## Work instructions
Nothing is needed except the lines below that run from the one with "The second revision" through the one with "<sup>39</sup> See id..", repeated exactly.

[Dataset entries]
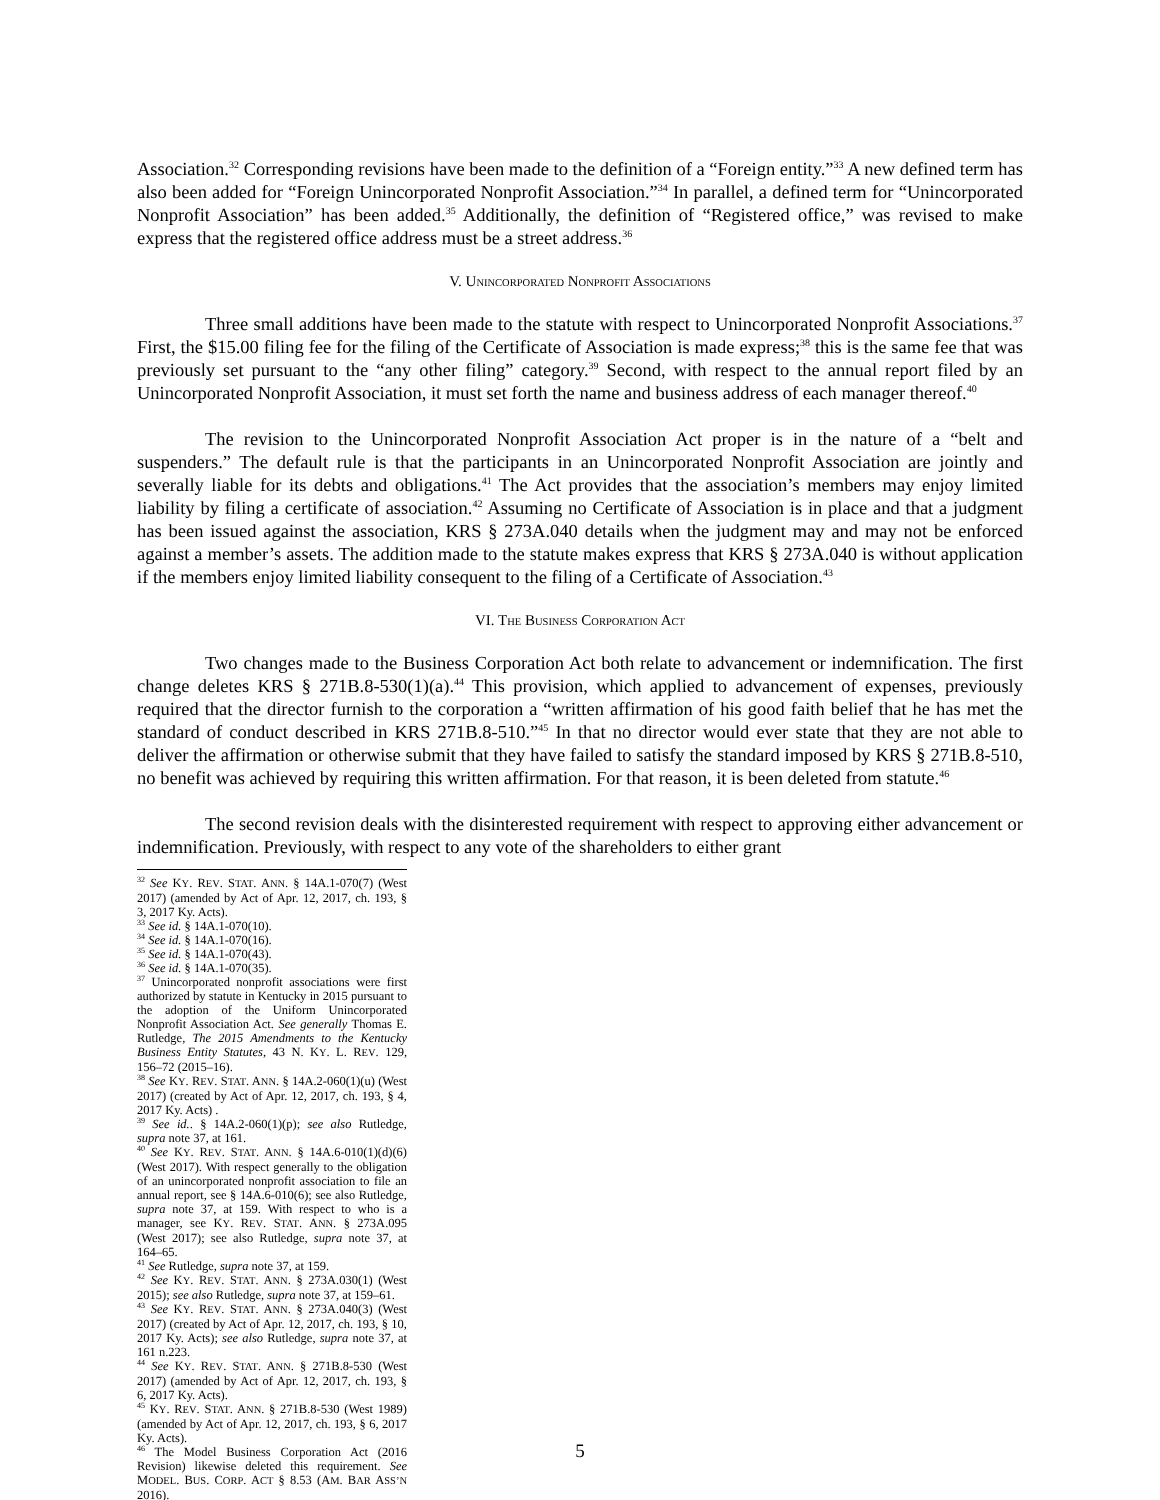Association.<sup>32</sup> Corresponding revisions have been made to the definition of a “Foreign entity.”<sup>33</sup> A new defined term has also been added for “Foreign Unincorporated Nonprofit Association.”<sup>34</sup> In parallel, a defined term for “Unincorporated Nonprofit Association” has been added.<sup>35</sup> Additionally, the definition of “Registered office,” was revised to make express that the registered office address must be a street address.<sup>36</sup>
V. UNINCORPORATED NONPROFIT ASSOCIATIONS
Three small additions have been made to the statute with respect to Unincorporated Nonprofit Associations.<sup>37</sup> First, the $15.00 filing fee for the filing of the Certificate of Association is made express;<sup>38</sup> this is the same fee that was previously set pursuant to the “any other filing” category.<sup>39</sup> Second, with respect to the annual report filed by an Unincorporated Nonprofit Association, it must set forth the name and business address of each manager thereof.<sup>40</sup>
The revision to the Unincorporated Nonprofit Association Act proper is in the nature of a “belt and suspenders.” The default rule is that the participants in an Unincorporated Nonprofit Association are jointly and severally liable for its debts and obligations.<sup>41</sup> The Act provides that the association’s members may enjoy limited liability by filing a certificate of association.<sup>42</sup> Assuming no Certificate of Association is in place and that a judgment has been issued against the association, KRS § 273A.040 details when the judgment may and may not be enforced against a member’s assets. The addition made to the statute makes express that KRS § 273A.040 is without application if the members enjoy limited liability consequent to the filing of a Certificate of Association.<sup>43</sup>
VI. THE BUSINESS CORPORATION ACT
Two changes made to the Business Corporation Act both relate to advancement or indemnification. The first change deletes KRS § 271B.8-530(1)(a).<sup>44</sup> This provision, which applied to advancement of expenses, previously required that the director furnish to the corporation a “written affirmation of his good faith belief that he has met the standard of conduct described in KRS 271B.8-510.”<sup>45</sup> In that no director would ever state that they are not able to deliver the affirmation or otherwise submit that they have failed to satisfy the standard imposed by KRS § 271B.8-510, no benefit was achieved by requiring this written affirmation. For that reason, it is been deleted from statute.<sup>46</sup>
The second revision deals with the disinterested requirement with respect to approving either advancement or indemnification. Previously, with respect to any vote of the shareholders to either grant
<sup>32</sup> See KY. REV. STAT. ANN. § 14A.1-070(7) (West 2017) (amended by Act of Apr. 12, 2017, ch. 193, § 3, 2017 Ky. Acts).
<sup>33</sup> See id. § 14A.1-070(10).
<sup>34</sup> See id. § 14A.1-070(16).
<sup>35</sup> See id. § 14A.1-070(43).
<sup>36</sup> See id. § 14A.1-070(35).
<sup>37</sup> Unincorporated nonprofit associations were first authorized by statute in Kentucky in 2015 pursuant to the adoption of the Uniform Unincorporated Nonprofit Association Act. See generally Thomas E. Rutledge, The 2015 Amendments to the Kentucky Business Entity Statutes, 43 N. KY. L. REV. 129, 156–72 (2015–16).
<sup>38</sup> See KY. REV. STAT. ANN. § 14A.2-060(1)(u) (West 2017) (created by Act of Apr. 12, 2017, ch. 193, § 4, 2017 Ky. Acts) .
<sup>39</sup> See id.. § 14A.2-060(1)(p); see also Rutledge, supra note 37, at 161.
<sup>40</sup> See KY. REV. STAT. ANN. § 14A.6-010(1)(d)(6) (West 2017). With respect generally to the obligation of an unincorporated nonprofit association to file an annual report, see § 14A.6-010(6); see also Rutledge, supra note 37, at 159. With respect to who is a manager, see KY. REV. STAT. ANN. § 273A.095 (West 2017); see also Rutledge, supra note 37, at 164–65.
<sup>41</sup> See Rutledge, supra note 37, at 159.
<sup>42</sup> See KY. REV. STAT. ANN. § 273A.030(1) (West 2015); see also Rutledge, supra note 37, at 159–61.
<sup>43</sup> See KY. REV. STAT. ANN. § 273A.040(3) (West 2017) (created by Act of Apr. 12, 2017, ch. 193, § 10, 2017 Ky. Acts); see also Rutledge, supra note 37, at 161 n.223.
<sup>44</sup> See KY. REV. STAT. ANN. § 271B.8-530 (West 2017) (amended by Act of Apr. 12, 2017, ch. 193, § 6, 2017 Ky. Acts).
<sup>45</sup> KY. REV. STAT. ANN. § 271B.8-530 (West 1989) (amended by Act of Apr. 12, 2017, ch. 193, § 6, 2017 Ky. Acts).
<sup>46</sup> The Model Business Corporation Act (2016 Revision) likewise deleted this requirement. See MODEL. BUS. CORP. ACT § 8.53 (AM. BAR ASS’N 2016).
5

## Solution for this problem
The second revision deals with the disinterested requirement with respect to approving either advancement or indemnification. Previously, with respect to any vote of the shareholders to either grant
<sup>32</sup> See KY. REV. STAT. ANN. § 14A.1-070(7) (West 2017) (amended by Act of Apr. 12, 2017, ch. 193, § 3, 2017 Ky. Acts).
<sup>33</sup> See id. § 14A.1-070(10).
<sup>34</sup> See id. § 14A.1-070(16).
<sup>35</sup> See id. § 14A.1-070(43).
<sup>36</sup> See id. § 14A.1-070(35).
<sup>37</sup> Unincorporated nonprofit associations were first authorized by statute in Kentucky in 2015 pursuant to the adoption of the Uniform Unincorporated Nonprofit Association Act. See generally Thomas E. Rutledge, The 2015 Amendments to the Kentucky Business Entity Statutes, 43 N. KY. L. REV. 129, 156–72 (2015–16).
<sup>38</sup> See KY. REV. STAT. ANN. § 14A.2-060(1)(u) (West 2017) (created by Act of Apr. 12, 2017, ch. 193, § 4, 2017 Ky. Acts) .
<sup>39</sup> See id.. § 14A.2-060(1)(p); see also Rutledge, supra note 37, at 161.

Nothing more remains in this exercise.